[Start of Attachment]
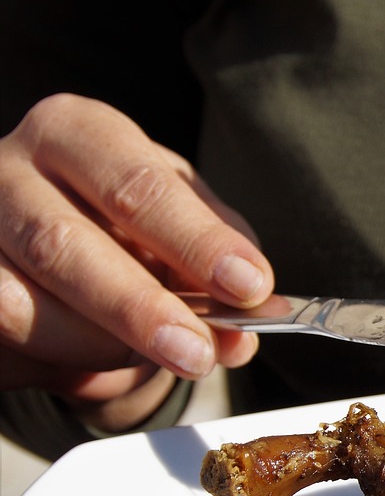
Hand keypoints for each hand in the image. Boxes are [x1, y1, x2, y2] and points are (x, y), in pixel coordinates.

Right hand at [0, 94, 272, 427]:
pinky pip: (1, 333)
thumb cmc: (130, 231)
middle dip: (139, 307)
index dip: (195, 240)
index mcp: (79, 133)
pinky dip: (52, 359)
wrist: (56, 259)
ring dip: (96, 345)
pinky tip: (91, 361)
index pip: (138, 184)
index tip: (248, 285)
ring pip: (18, 301)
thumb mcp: (185, 233)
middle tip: (198, 352)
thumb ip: (217, 276)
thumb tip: (237, 340)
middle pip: (63, 242)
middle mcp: (10, 168)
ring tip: (153, 357)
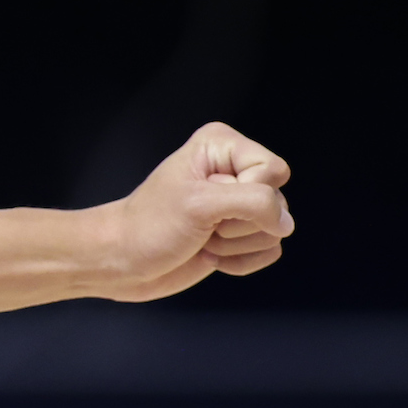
[End of Attachment]
--- Exercise prompt ---
Ascertain the number of lines in the entries that include the word "middle", and report only that number.

--- Result for this exercise ---
4